A brief conversation on Twitter with Duff helped me crystallize something that’s been bothering me here lately. Bear with me on this point, because I’m going to violate my standing rule about talking directly about philosophy. (As some of you may know, I’m slowly working on finishing my Ph.D. in philosophy.)
What’s been bothering me is the boundaries of productivity and personal development. When most people talk about productivity, they’re talking specifically about action. When they talk of personal development, they tend to talk about thinking, believing, etc. There seems to be this conceptual split between thinking (personal development) and doing (productivity).
This split is nonsense, really. Productivity without perspective and intention is just wheel-spinning. Personal development without action is just daydreaming.
On to the philosophy bit. The Greeks had two words for the intellectual virtues: sophia and phronesis. Sophia is what many of us would think of as wisdom, and phronesis is something like practical wisdom. Sophia is concerned with generalities, such as the law of gravity, whereas phronesis is concerned with more particular things like using levers to lift heavy objects.
The main insight that I’d like to draw out here is that we need both sophia and phronesis to flourish. Knowing the types of things that make us flourish (sophia) is well and good, but it’s insufficient to bring about our flourishing. Knowing how to make things happen in the world (phronesis) is handy, but fire both destroys and creates – we have to direct our actions toward the good to flourish.
Back to personal development and productivity. I’ve had trouble recently talking about productivity and personal development in a mass format because I have to speak in generalities, when I know that true, personal change only happens in the particulars of our daily life. I’m tired of the productivity pr0n and personal development woo – if you want to do something in the world, let’s talk about what you’re trying to do, why you’re trying to do it, and how we’re going to get it done. Otherwise, sudoku is a lot cheaper and less guiltifying.
Shaving an hour off your work day is easy; figuring out meaningful things to do with that time is hard. Writing a high-minded mission statement is easy; actually manifesting your mission day-to-day is hard. Personal development is sophia; productivity is phronesis. Marry the two and you get flourishing. Keep them separate, and you get the see-saw that way too many of us are familiar with.

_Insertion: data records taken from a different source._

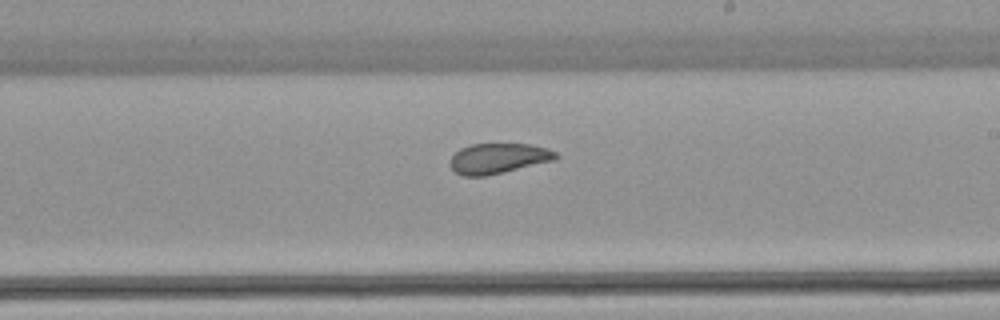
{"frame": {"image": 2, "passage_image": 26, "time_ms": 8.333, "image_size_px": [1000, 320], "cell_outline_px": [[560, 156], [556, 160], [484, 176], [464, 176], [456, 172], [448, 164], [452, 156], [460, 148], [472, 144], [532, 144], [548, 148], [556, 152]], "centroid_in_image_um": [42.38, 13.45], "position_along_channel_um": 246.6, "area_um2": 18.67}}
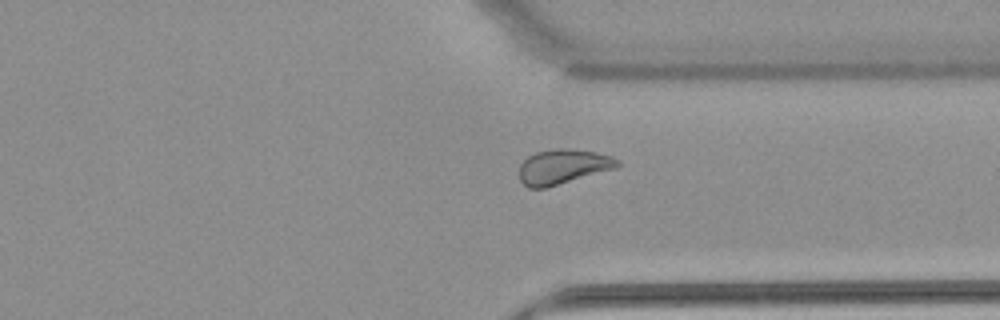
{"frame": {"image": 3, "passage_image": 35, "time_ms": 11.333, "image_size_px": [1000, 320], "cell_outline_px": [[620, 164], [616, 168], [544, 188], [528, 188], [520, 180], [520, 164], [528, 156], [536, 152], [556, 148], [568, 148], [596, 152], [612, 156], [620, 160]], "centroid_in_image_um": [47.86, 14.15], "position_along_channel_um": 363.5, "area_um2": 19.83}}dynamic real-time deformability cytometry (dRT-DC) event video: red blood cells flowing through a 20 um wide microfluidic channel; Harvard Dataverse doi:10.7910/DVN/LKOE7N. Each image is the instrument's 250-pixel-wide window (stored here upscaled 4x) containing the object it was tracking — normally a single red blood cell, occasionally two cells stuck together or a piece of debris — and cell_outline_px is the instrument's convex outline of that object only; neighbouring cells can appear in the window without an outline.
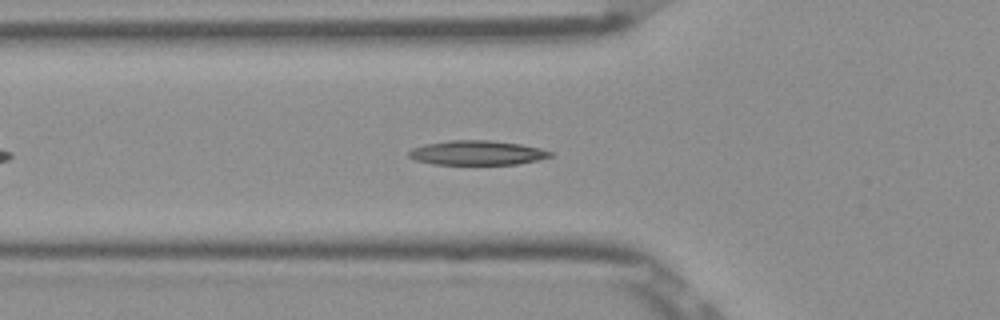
{"species": "Egyptian fruit bat (a non-hibernating species)", "species_latin": "Rousettus aegyptiacus", "temperature_condition": "room temperature", "stored_images_in_passage": 44, "camera_frame_rate_fps": 3000, "um_per_image_px": 0.085, "frame": {"image": 1, "passage_image": 9, "time_ms": 2.667, "image_size_px": [1000, 320], "cell_outline_px": [[552, 156], [536, 160], [516, 164], [432, 164], [416, 160], [408, 156], [408, 152], [412, 148], [424, 144], [448, 140], [488, 140], [520, 144], [540, 148], [552, 152]], "centroid_in_image_um": [40.51, 12.98], "position_along_channel_um": 85.3, "area_um2": 20.06}}
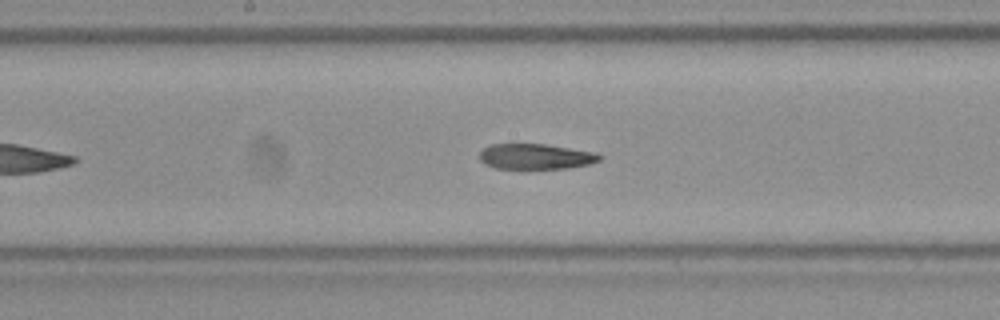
{"frame": {"image": 2, "passage_image": 18, "time_ms": 5.667, "image_size_px": [1000, 320], "cell_outline_px": [[604, 156], [600, 160], [592, 164], [568, 168], [496, 168], [484, 164], [480, 160], [480, 152], [484, 148], [492, 144], [544, 144], [600, 152]], "centroid_in_image_um": [45.62, 13.3], "position_along_channel_um": 202.6, "area_um2": 17.98}}
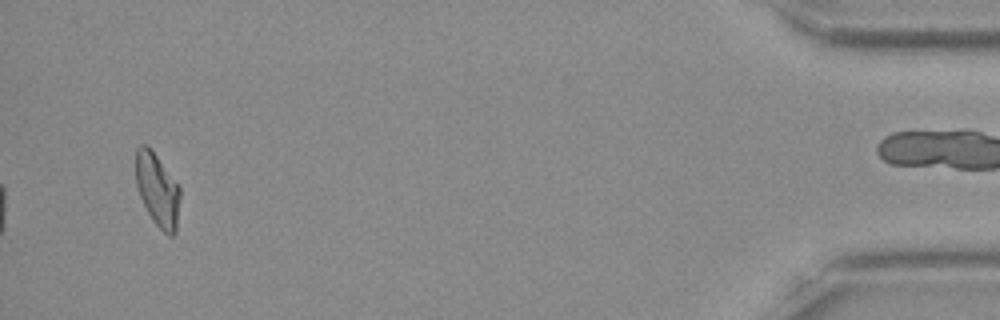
{"frame": {"image": 3, "passage_image": 41, "time_ms": 13.333, "image_size_px": [1000, 320], "cell_outline_px": [[180, 196], [176, 232], [172, 236], [168, 236], [152, 220], [140, 196], [136, 184], [136, 148], [140, 144], [148, 144], [152, 148], [180, 188]], "centroid_in_image_um": [13.38, 16.1], "position_along_channel_um": 421.8, "area_um2": 18.9}, "authors_computed_cell_mechanics": {"area_um2": 19.4497, "velocity_mm_per_s": 3.884, "shape_relaxation_time_tau1_ms": null, "shape_relaxation_time_tau2_ms": 3.376, "deformation_change_tau1": null, "deformation_change_tau2": 0.0969}}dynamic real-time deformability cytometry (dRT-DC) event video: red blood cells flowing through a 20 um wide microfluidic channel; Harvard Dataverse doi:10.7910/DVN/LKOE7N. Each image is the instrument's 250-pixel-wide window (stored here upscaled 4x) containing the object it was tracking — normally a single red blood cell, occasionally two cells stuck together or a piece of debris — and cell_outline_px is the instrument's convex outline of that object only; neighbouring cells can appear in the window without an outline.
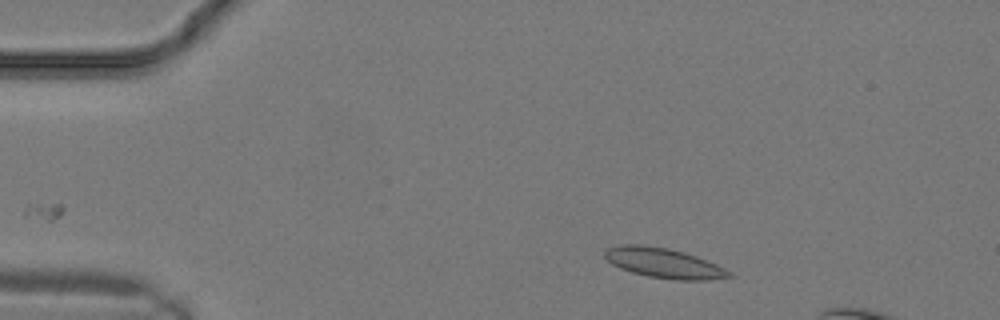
{"species": "common noctule bat (a hibernating species)", "species_latin": "Nyctalus noctula", "temperature_condition": "warm", "stored_images_in_passage": 5, "camera_frame_rate_fps": 3000, "um_per_image_px": 0.085, "animal": {"sex": "male", "body_mass_g": 19.2, "forearm_length_mm": 51.8}, "frame": {"image": 1, "passage_image": 1, "time_ms": 0.0, "image_size_px": [1000, 320], "cell_outline_px": [[736, 276], [708, 280], [676, 280], [648, 276], [632, 272], [620, 268], [612, 264], [604, 256], [604, 252], [608, 248], [620, 244], [640, 244], [668, 248], [684, 252], [696, 256], [716, 264], [732, 272]], "centroid_in_image_um": [56.44, 22.36], "position_along_channel_um": 28.6, "area_um2": 21.73}}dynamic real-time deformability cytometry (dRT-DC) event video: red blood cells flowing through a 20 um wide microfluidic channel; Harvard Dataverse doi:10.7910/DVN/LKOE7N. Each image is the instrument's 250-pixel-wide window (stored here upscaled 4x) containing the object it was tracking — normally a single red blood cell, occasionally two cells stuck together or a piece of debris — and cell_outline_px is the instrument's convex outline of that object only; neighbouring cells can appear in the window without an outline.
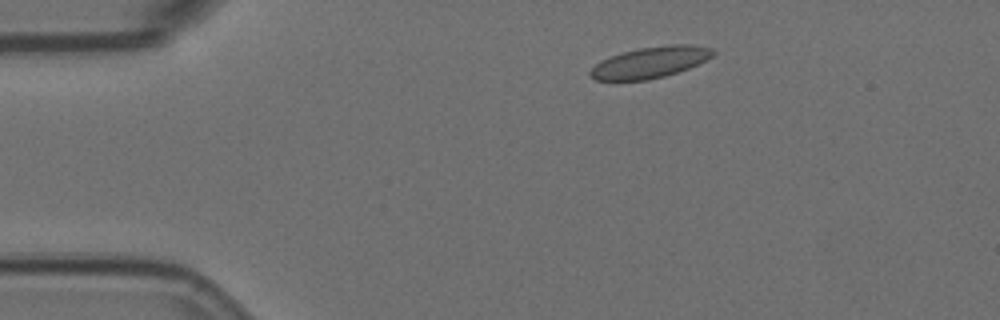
{"species": "Egyptian fruit bat (a non-hibernating species)", "species_latin": "Rousettus aegyptiacus", "temperature_condition": "room temperature", "stored_images_in_passage": 5, "camera_frame_rate_fps": 3000, "um_per_image_px": 0.085, "animal": {"sex": "female"}, "frame": {"image": 1, "passage_image": 2, "time_ms": 0.333, "image_size_px": [1000, 320], "cell_outline_px": [[716, 52], [712, 56], [688, 68], [664, 76], [644, 80], [596, 80], [588, 76], [588, 72], [600, 60], [624, 52], [640, 48], [668, 44], [692, 44], [712, 48]], "centroid_in_image_um": [55.25, 5.29], "position_along_channel_um": 29.7, "area_um2": 22.08}}
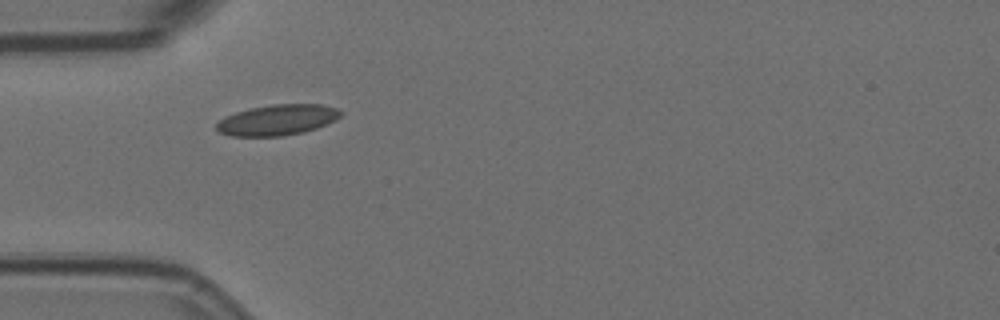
{"frame": {"image": 2, "passage_image": 4, "time_ms": 1.0, "image_size_px": [1000, 320], "cell_outline_px": [[344, 112], [340, 116], [316, 128], [304, 132], [280, 136], [232, 136], [220, 132], [216, 128], [216, 124], [224, 116], [248, 108], [272, 104], [320, 104], [336, 108]], "centroid_in_image_um": [23.55, 10.18], "position_along_channel_um": 61.5, "area_um2": 22.08}}
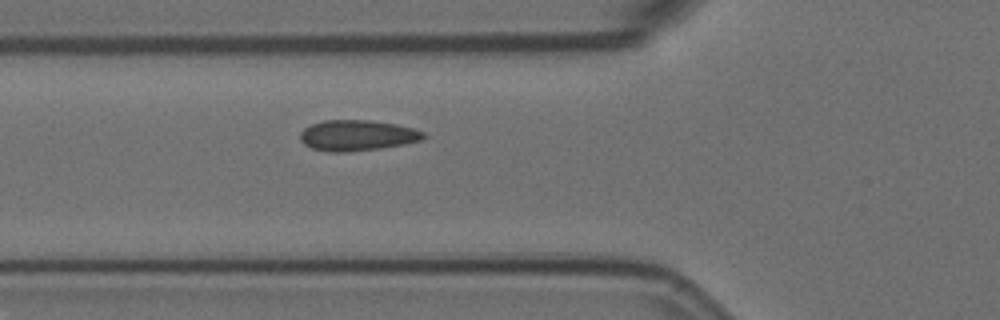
{"frame": {"image": 3, "passage_image": 5, "time_ms": 1.333, "image_size_px": [1000, 320], "cell_outline_px": [[428, 136], [420, 140], [404, 144], [380, 148], [344, 152], [328, 152], [312, 148], [304, 144], [300, 140], [300, 132], [304, 128], [312, 124], [324, 120], [372, 120], [396, 124], [412, 128], [424, 132]], "centroid_in_image_um": [30.35, 11.5], "position_along_channel_um": 95.4, "area_um2": 22.08}}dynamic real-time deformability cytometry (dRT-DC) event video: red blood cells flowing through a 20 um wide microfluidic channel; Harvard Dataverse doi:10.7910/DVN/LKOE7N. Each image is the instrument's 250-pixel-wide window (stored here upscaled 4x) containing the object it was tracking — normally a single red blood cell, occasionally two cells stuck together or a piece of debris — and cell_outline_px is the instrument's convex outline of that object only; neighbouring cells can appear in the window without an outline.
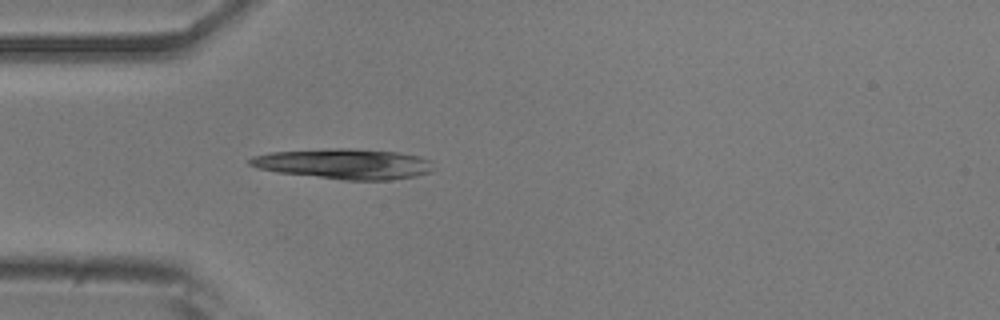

I’ll wrap this up by saying this: if your journey towards becoming more productive and/or “developed” is leading you away from flourishing, you aren’t becoming either more productive or more developed. The end of both productivity and personal development is flourishing, so use that as a guide.
(This discussion should clear up the lingering question some of you may have regarding the less-than-cool domain name of this blog.)